To supply the increasing food demand, it is necessary to improve the production efficiency associated with reducing unfavorable effects on the environment, such as greenhouse gas emissions (GHG).
Animal genetics can be notably used to reduce methane production in cattle due to its influences on the ruminal microbiome composition.
Implementing strategies to reduce methane emissions in dairy cattle could benefit the environment and the economy.
The rumen microbiome comprises bacteria, ciliary protozoa, anaerobic fungi, and archaea, which are the essential microorganisms in methane (CH4) production from byproducts (H+) of the digestion of the other microorganisms. Indeed, one of the digestive fermentation products is methane, which is released through eructations and flatulence.
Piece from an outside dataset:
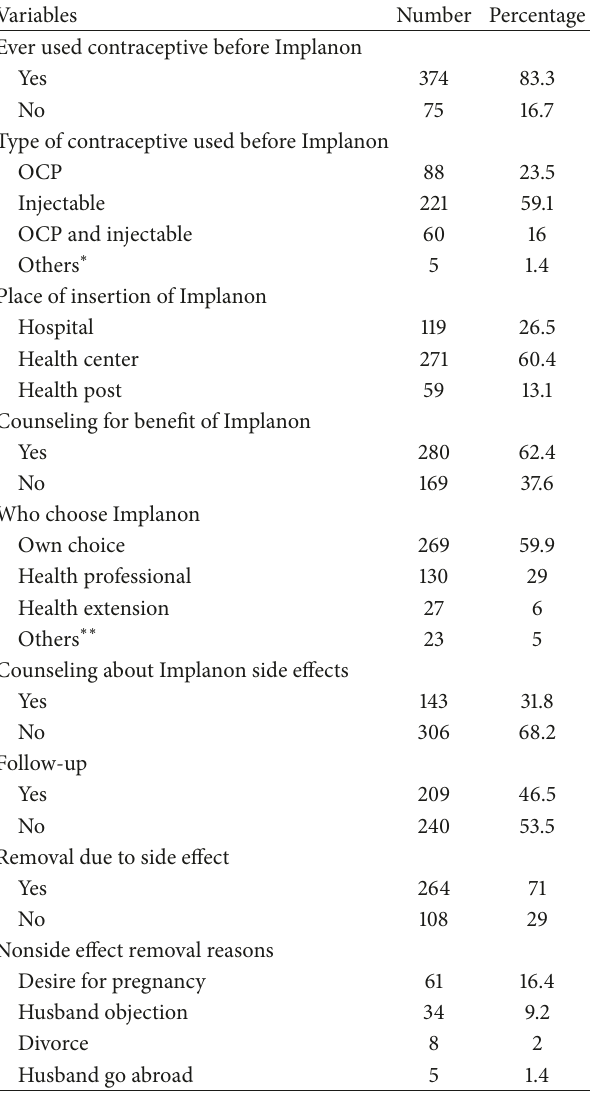
Table 3: Contraceptive related characteristics of study participants in Debre Tabor town public health facilities, northwest Ethiopia, August 2016 ( 𝑛 = 449 ).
The methane is colorless, odorless and its contribution to global warming is 25 times greater than carbon dioxide (CO2). Also, it represents 5-7% of energy loss from dairy cows in standard diets, negatively affecting animal production .
Therefore, implementing strategies to reduce methane emissions in dairy cattle could benefit the environment and the economy. Although most of the variation in methane production is due to non-genetic factors (such as feed and handling), the animal genetics can be notably used to reduce methane production in cattle due to its influences on the ruminal microbiome composition.
Such genetic influence is a polygenic characteristic, and the most influential genes for CH4 production have been reported, enabling the use of biotechnologies to assist in the production of sustainable dairy cattle .
Among the possible biotechnologies, pluripotent stem cells (PSCs) have significant advantages, as they can differentiate into cells of the three embryonic layers (endoderm, ectoderm, and mesoderm).
In particular, they can contribute to the development of embryos and even gametes in vitro.
Nevertheless, the isolation of embryonic stem cells (ESCs) leads to ethical concerns.
Additionally, pluripotency is still not robustly maintained in vitro. The possibility to reprogram somatic cells to the state of pluripotency (induced pluripotent stem cells – iPSCs) leads to a new era where pluripotency was achieved in vitro with no ethical issues involved with embryo destruction.
Moreover, adult cells can be reprogrammed in vitro, an outstanding achievement once genotype and phenotypes of the target animal are already known .
Thus, with the use of iPSCs, gene editing can be performed using technologies such as the CRISPR/Cas9 tool to knock-down or –out  the genes relevant to high methane production, enabling to decrease the methane production of an animal with high production potential.
Such edited iPSCs will enable the generation of clones through nuclear somatic cell transfer (SCNT), or even, in the near future, the generation of viable gametes in vitro [5,6], which will not only contribute to the production of animals presenting less methane production but will also contribute to the maintain the genetic diversity, to reduce the interval of generations among populations, therefore reducing the time and costs required to obtain a genetically superior herd.